Two Christian organizations that operate in China officially are resorting to camouflaging references to Jesus Christ and the Bible by replacing them with initials – in order to maintain the presence of their stores on the internet.
The two Christian groups are trying to avoid internet censorship by replacing the word Christ with “JD,” Jesus with “YS” and Bible with “SJ” on Tianfengshuyuan, their store on China’s massive online platform WeChat.
This information originally came from Hong Kong-based Chung Chi Seminary of Chinese University dean Fuzeng Xing, who shared it on Facebook.

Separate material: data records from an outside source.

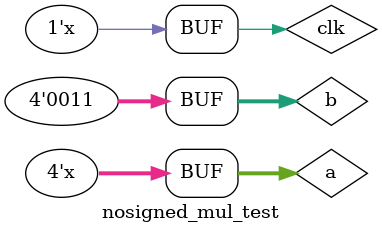
<source format=v>
`timescale 1ns / 1ps

module nosigned_mul_test();
    parameter WIDTH_A = 4;
    parameter WIDTH_B = 4;

    reg [WIDTH_A-1:0]a;
    reg [WIDTH_B-1:0]b;
    reg enable;
    reg clk;

    wire[WIDTH_A+WIDTH_B-1:0]res;
    wire ready;
    
    initial begin
        clk=0;
        #3;enable=1;a=4'd1;b=4'd3;
        #3;enable=0;//6ns enable=0 
    end
    always @(*) begin
        if (ready) begin//10s后是上升沿
            #5;
            enable=1;
            a=a+1;
            #6;enable=0;
        end
    end
    always #5 clk=~clk;
    nosigned_mul # (
    .WIDTH_A(WIDTH_A),
    .WIDTH_B(WIDTH_B)
    )
    nosigned_mul_inst (
        .a(a),
        .b(b),
        .enable(enable),
        .clk(clk),
        .res(res),
        .ready(ready)
    );
endmodule

</source>
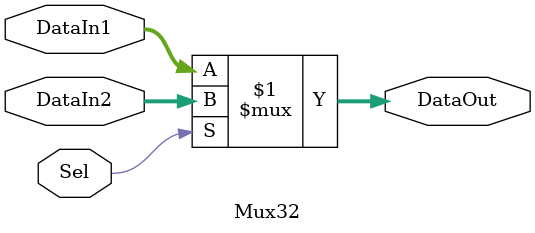
<source format=v>
`timescale 1ns / 1ps


module Mux32(Sel,DataIn1,DataIn2,DataOut);
    input Sel;
    input [31:0] DataIn1;
    input [31:0] DataIn2;
    output [31:0] DataOut;
    assign DataOut = Sel? DataIn2:DataIn1;
endmodule

</source>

The reason for the Christian Council of China and the Committee of the Three-Self Patriotic Movement of the Protestant Churches of China to change titles and descriptions of their books in this way could be to avoid censorship by keyword filtering, an important part of China’s extensive and complex system of internet control.

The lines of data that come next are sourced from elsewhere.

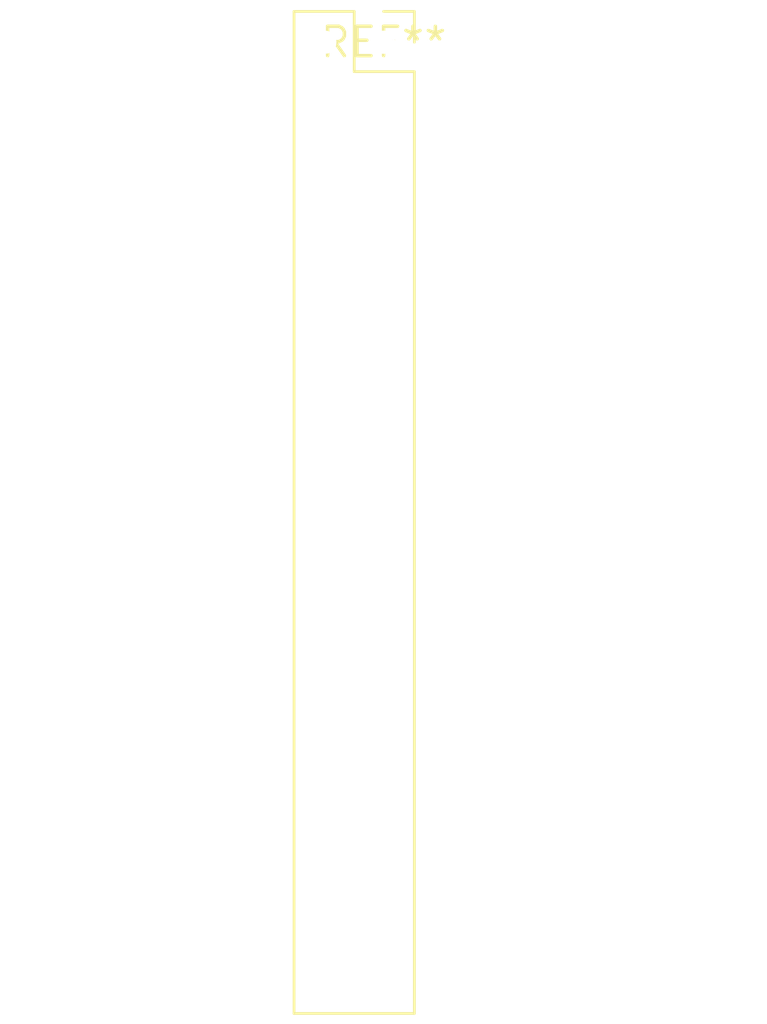
<source format=kicad_pcb>
(kicad_pcb (version 20240108) (generator pcbnew)

  (general
    (thickness 1.6)
  )

  (paper "A4")
  (layers
    (0 "F.Cu" signal)
    (31 "B.Cu" signal)
    (32 "B.Adhes" user "B.Adhesive")
    (33 "F.Adhes" user "F.Adhesive")
    (34 "B.Paste" user)
    (35 "F.Paste" user)
    (36 "B.SilkS" user "B.Silkscreen")
    (37 "F.SilkS" user "F.Silkscreen")
    (38 "B.Mask" user)
    (39 "F.Mask" user)
    (40 "Dwgs.User" user "User.Drawings")
    (41 "Cmts.User" user "User.Comments")
    (42 "Eco1.User" user "User.Eco1")
    (43 "Eco2.User" user "User.Eco2")
    (44 "Edge.Cuts" user)
    (45 "Margin" user)
    (46 "B.CrtYd" user "B.Courtyard")
    (47 "F.CrtYd" user "F.Courtyard")
    (48 "B.Fab" user)
    (49 "F.Fab" user)
    (50 "User.1" user)
    (51 "User.2" user)
    (52 "User.3" user)
    (53 "User.4" user)
    (54 "User.5" user)
    (55 "User.6" user)
    (56 "User.7" user)
    (57 "User.8" user)
    (58 "User.9" user)
  )

  (setup
    (pad_to_mask_clearance 0)
    (pcbplotparams
      (layerselection 0x00010fc_ffffffff)
      (plot_on_all_layers_selection 0x0000000_00000000)
      (disableapertmacros false)
      (usegerberextensions false)
      (usegerberattributes false)
      (usegerberadvancedattributes false)
      (creategerberjobfile false)
      (dashed_line_dash_ratio 12.000000)
      (dashed_line_gap_ratio 3.000000)
      (svgprecision 4)
      (plotframeref false)
      (viasonmask false)
      (mode 1)
      (useauxorigin false)
      (hpglpennumber 1)
      (hpglpenspeed 20)
      (hpglpendiameter 15.000000)
      (dxfpolygonmode false)
      (dxfimperialunits false)
      (dxfusepcbnewfont false)
      (psnegative false)
      (psa4output false)
      (plotreference false)
      (plotvalue false)
      (plotinvisibletext false)
      (sketchpadsonfab false)
      (subtractmaskfromsilk false)
      (outputformat 1)
      (mirror false)
      (drillshape 1)
      (scaleselection 1)
      (outputdirectory "")
    )
  )

  (net 0 "")

  (footprint "PinSocket_2x17_P2.54mm_Vertical" (layer "F.Cu") (at 0 0))

)

</source>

Censorship and banning of Christian content both on and offline is not by any means without precedent in China; in 2018, a large number of online stores catering to religious audiences shut down when all major bookstores in China removed the Holy Bible from their offer in order to comply with “values of socialism.” The decision to remove the holy book of Christians at the time included sellers like WeChat, but also Amazon China.
Just last month, the Christian Concern reported, Chen Yu, the owner of a Christian bookstore was ordered to pay close to $30,000 and was sent to prison for seven years for running “illegal business operations” – in this case, selling officially unapproved religious books he was importing from abroad, including Taiwan and the US.
Offline publishers and printing shops are also facing pressure, according to the report – while noticing that religious issues are turned into political ones, resulting in the only “faith” that an be practiced freely being that of the Communist Party, as one store manager told Bitter Winter, a group dedicated to monitoring violations of freedom of religion in China.